StrideLabs/Writing/Why I built Shed: running agents in sandboxes should be easier
Why I built Shed: running agents in sandboxes should be easier
Dev containers were not the shape I wanted, and I wondered if building for my own agent workflow could be simpler: isolated VMs on my machines, local or remote, with credentials brokered from the host.
I started running coding agents in dev containers because that was the shape VS Code and IntelliJ already understood, but it never quite fit. I didn’t want docker-in-docker, I didn’t want to mount secrets into an image, and I didn’t want to copy the same mounts and setup code into every project-specific container. Most of my agent use is CLI-first anyway, so the IDE was not the thing I wanted to optimize around.
What I wanted was closer to a standard base environment I could SSH into anywhere: my laptop, a Mac mini, a Linux laptop, or the mini-PCs on my network over Tailscale. It should have the usual mounts, work across macOS and Linux, and let an agent use the credentials it needs with an audit trail instead of just handing the VM my keys. The goal is to make running a coding agent in an isolated environment on any of my machines feel as easy as running one on my main machine. Shed is not all the way there yet, but the primitives are starting to feel right.
A shed is a VM, on whatever machine you point at
Each environment, a “shed”, is a real virtual machine: Apple Virtualization on macOS, Firecracker on Linux. That gives an agent a genuine kernel boundary to work inside, not a namespace shared with everything else on the box.
The part I lean on most is that a shed does not have to be local. A shed-server runs on each host, so the same shed CLI creates and manages environments on my laptop or on a server across the room, interchangeably. I run a few Linux mini-PCs over Tailscale and point work at whichever has capacity. macOS and Linux, local and remote, one workflow.
Keys it can use but never holds
This is the piece I care about most. An agent in a sandbox still needs to do real work: git push, pull a private Docker image, call AWS. The usual answer is to copy those keys into the environment, which is exactly what I did not want to do with an agent.
So Shed never mounts your SSH, AWS, or Docker credentials into the VM. Instead, shimmed helpers inside the shed forward each request over a vsock bus to shed-host-agent on your machine (it ships in shed-extensions). The host does the sensitive part: your SSH key signs there and never leaves, an AWS role is assumed to vend short-lived credentials, a Docker login is resolved. Every use, across all three, is audited and targeted, so you can see exactly what an agent reached for.
Approval is finest-grained for SSH, the one I most want eyes on: it supports detailed per-request approval, gated by Touch ID on macOS. AWS and Docker are allow-or-deny for now, which is an obvious thing to make richer later. On macOS the approval surface is the shed-desktop app.
There is one honest exception. The agent’s own login does get mounted into a shed, so I don’t have to re-authenticate Claude in every new environment and it can be reused across sheds on a host. The broker is about keeping cloud and infrastructure credentials out of the VM; the agent’s session is a convenience I chose to keep.
Reach it like any other box
Every shed has an SSH endpoint, so I connect to one the same way I would any remote machine. Cursor, VS Code, Zed, and JetBrains Remote-SSH all attach straight into a running shed, and the VM and its tmux session keep going after I disconnect, so reattaching lands me exactly where I left off. That is what makes a shed feel like a place to work rather than a container I have to babysit.
Hand it a plan and walk away
The newest piece pulls the threads together. shed attach <name> --plan plan.md -d ships a plan into a shed and starts a Claude session that executes it unattended, printing a claude.ai/code URL I can watch and steer from.
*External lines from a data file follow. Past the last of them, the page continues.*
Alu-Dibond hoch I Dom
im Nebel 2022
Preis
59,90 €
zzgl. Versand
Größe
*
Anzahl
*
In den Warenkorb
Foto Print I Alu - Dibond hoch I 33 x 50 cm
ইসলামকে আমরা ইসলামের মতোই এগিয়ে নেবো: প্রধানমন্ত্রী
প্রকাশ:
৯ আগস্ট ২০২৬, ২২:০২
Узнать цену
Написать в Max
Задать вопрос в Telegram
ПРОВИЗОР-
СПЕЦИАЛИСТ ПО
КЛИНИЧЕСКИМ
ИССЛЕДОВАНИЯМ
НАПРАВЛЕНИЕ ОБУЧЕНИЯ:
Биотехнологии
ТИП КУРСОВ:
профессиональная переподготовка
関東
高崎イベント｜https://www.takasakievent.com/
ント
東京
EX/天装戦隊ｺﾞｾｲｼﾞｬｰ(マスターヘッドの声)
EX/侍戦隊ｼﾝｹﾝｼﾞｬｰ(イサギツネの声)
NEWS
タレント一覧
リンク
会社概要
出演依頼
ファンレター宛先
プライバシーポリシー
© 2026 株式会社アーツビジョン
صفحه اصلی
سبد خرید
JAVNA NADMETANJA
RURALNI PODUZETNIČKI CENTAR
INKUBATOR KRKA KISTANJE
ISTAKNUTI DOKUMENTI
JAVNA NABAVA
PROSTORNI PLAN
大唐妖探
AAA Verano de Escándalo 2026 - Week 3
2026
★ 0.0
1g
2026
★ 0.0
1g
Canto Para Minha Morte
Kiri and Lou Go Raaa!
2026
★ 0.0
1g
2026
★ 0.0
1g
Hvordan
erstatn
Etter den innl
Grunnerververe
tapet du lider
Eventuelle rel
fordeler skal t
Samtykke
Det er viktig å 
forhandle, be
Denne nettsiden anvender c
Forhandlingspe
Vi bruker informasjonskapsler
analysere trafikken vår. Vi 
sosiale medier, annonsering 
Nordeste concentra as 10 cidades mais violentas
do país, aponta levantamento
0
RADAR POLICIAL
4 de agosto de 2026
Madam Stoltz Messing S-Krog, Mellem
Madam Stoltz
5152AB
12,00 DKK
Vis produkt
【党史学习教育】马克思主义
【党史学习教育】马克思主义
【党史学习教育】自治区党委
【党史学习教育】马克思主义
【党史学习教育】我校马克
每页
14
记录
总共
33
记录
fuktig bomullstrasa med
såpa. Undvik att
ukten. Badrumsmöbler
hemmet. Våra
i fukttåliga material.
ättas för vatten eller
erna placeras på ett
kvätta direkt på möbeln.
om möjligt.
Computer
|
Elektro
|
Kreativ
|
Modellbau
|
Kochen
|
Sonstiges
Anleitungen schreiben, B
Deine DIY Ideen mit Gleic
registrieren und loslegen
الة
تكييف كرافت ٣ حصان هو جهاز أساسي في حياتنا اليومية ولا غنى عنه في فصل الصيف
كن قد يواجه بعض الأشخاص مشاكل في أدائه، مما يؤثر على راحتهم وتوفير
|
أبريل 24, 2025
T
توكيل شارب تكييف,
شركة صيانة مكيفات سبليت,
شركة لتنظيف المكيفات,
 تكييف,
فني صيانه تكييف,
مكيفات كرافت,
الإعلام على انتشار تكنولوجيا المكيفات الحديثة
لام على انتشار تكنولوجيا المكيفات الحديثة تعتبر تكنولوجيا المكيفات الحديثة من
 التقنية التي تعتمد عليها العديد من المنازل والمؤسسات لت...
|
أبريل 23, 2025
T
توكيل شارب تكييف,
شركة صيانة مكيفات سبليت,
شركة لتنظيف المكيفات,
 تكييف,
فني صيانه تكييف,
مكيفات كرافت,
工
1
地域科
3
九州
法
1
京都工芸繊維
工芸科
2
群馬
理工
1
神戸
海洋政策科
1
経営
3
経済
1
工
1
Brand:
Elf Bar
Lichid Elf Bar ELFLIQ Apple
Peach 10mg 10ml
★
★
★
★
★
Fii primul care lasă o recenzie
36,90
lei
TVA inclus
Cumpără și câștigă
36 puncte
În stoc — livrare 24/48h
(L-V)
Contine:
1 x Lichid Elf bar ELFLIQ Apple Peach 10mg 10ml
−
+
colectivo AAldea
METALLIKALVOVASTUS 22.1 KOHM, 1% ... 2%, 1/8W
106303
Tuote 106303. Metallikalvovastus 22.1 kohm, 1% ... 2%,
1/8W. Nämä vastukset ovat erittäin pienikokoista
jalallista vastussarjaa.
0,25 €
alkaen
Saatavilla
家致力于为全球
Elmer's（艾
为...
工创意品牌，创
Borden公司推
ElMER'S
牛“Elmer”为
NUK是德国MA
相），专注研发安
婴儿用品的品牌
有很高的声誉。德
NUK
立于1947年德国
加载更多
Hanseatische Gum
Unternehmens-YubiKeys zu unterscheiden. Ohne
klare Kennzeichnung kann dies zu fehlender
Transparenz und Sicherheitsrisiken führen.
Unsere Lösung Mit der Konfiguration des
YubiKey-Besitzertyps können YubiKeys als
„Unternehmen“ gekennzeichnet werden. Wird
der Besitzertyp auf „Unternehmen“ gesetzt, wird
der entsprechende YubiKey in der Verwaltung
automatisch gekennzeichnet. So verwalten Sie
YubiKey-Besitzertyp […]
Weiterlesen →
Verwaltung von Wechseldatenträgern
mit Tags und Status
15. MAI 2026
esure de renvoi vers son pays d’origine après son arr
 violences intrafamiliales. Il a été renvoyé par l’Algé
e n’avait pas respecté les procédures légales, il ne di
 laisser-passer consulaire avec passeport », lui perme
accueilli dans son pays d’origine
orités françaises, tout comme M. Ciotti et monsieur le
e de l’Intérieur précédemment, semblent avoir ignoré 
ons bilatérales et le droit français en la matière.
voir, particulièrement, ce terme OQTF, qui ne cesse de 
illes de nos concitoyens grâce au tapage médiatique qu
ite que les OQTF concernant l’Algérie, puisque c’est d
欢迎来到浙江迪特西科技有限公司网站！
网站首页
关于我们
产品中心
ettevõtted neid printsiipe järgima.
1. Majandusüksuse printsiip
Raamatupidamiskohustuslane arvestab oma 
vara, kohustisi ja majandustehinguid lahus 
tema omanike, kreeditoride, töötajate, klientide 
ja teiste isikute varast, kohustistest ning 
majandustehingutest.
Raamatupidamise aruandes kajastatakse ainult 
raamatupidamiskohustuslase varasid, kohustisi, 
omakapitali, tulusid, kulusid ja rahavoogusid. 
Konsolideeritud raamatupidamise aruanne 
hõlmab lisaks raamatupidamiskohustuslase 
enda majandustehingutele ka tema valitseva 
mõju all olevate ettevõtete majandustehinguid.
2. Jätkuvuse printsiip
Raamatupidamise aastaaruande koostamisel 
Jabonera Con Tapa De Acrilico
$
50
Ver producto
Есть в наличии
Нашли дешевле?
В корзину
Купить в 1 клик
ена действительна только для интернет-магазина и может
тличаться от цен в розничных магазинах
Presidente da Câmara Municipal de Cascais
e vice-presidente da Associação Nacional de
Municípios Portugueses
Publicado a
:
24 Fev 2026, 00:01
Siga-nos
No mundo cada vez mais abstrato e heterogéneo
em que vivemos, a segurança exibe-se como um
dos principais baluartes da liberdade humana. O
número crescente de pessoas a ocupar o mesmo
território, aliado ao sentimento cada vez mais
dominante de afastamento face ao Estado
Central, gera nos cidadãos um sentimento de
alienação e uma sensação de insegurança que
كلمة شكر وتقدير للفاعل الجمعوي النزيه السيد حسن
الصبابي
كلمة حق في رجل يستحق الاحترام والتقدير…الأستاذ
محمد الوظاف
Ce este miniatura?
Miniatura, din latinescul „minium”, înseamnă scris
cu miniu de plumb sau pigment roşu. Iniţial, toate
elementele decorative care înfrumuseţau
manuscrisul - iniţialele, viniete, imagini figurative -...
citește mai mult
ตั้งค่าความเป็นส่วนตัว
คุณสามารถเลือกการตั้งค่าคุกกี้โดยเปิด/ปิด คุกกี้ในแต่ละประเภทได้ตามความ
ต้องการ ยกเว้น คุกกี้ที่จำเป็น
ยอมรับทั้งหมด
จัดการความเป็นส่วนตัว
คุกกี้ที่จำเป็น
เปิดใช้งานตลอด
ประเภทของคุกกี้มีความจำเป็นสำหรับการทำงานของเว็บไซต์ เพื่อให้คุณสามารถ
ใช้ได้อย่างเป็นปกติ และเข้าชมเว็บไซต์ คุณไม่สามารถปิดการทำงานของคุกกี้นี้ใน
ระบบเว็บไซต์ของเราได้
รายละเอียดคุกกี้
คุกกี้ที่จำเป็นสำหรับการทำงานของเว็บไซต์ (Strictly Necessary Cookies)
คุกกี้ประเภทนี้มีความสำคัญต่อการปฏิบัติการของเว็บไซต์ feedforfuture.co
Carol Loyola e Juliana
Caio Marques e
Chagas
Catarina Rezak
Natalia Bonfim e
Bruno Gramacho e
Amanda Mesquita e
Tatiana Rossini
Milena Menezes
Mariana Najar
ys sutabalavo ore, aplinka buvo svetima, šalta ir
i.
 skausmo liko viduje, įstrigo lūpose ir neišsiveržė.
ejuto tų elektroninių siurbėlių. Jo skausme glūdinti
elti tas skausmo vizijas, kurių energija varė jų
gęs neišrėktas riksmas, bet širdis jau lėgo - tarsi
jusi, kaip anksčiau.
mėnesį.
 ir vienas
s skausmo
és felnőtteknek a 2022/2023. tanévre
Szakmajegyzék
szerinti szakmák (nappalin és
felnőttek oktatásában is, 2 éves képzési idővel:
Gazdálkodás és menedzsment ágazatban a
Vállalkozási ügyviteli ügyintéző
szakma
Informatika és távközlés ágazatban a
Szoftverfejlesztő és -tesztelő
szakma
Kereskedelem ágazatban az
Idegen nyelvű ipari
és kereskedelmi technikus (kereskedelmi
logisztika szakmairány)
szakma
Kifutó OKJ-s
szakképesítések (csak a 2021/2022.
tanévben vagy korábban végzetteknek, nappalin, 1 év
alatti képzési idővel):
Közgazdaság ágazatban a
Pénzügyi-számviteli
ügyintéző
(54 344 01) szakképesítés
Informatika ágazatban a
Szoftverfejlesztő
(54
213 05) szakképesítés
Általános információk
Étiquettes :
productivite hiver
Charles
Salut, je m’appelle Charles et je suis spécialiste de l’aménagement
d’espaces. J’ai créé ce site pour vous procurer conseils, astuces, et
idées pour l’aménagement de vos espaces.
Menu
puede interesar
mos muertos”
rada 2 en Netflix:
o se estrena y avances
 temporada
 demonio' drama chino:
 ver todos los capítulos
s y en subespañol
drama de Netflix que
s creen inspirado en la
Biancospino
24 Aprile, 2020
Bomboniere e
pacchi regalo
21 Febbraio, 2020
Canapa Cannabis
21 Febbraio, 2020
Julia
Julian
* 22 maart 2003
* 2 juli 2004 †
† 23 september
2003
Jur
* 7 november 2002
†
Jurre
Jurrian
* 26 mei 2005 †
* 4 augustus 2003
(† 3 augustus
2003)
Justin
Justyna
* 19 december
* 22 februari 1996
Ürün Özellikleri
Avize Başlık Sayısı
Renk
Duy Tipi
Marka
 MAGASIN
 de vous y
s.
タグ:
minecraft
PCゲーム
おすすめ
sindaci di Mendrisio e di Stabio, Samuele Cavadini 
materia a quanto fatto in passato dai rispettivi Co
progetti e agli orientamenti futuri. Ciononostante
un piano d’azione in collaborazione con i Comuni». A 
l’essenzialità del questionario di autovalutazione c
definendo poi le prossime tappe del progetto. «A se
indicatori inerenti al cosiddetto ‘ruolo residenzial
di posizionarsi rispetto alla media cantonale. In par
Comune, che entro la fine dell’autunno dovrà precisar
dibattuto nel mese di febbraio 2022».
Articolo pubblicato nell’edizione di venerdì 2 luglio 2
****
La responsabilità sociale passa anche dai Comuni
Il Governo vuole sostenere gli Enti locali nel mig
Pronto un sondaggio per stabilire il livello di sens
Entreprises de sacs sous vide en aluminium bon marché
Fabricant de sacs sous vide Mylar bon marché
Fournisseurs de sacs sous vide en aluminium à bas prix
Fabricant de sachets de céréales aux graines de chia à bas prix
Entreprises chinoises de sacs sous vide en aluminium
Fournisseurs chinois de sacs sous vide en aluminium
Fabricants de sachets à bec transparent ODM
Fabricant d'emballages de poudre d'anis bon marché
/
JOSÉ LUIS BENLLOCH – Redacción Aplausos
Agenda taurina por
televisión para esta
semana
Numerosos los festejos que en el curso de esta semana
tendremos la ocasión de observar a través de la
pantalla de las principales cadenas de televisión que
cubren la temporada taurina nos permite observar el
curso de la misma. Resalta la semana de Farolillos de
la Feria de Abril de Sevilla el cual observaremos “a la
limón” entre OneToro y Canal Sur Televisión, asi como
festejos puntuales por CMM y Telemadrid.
With remote sheds, that means I can kick off a refactor on a mini-PC and let it keep running after I step away. The agent is sandboxed, working from my plan, using brokered credentials, on a machine in the other room.
Throwaway when you want, durable when you don’t
A lot of the time a shed is scoped to one thing: a branch, a refactor, a plan. I spin one up, let it work, and delete it when the feature lands, which is easy because a microVM boots in about a second. But nothing forces that. The VM and its session persist if I keep them, so the same shed can be a long-lived home for a project just as easily. Light enough to throw away between features, durable enough to live in.
Where it stands
Shed is one of my bigger projects and still moving quickly. It is single-user today, though auth landed recently as a first step toward more, and pieces like egress filtering, the desktop and mobile surfaces, extensions, and the plan workflow are still settling. I would call it alpha. But the core is the thing I set out to build: coding agents I can run anywhere I have a machine, reach from my editor, and trust with real work, while my cloud and infrastructure credentials stay on the host instead of the VM.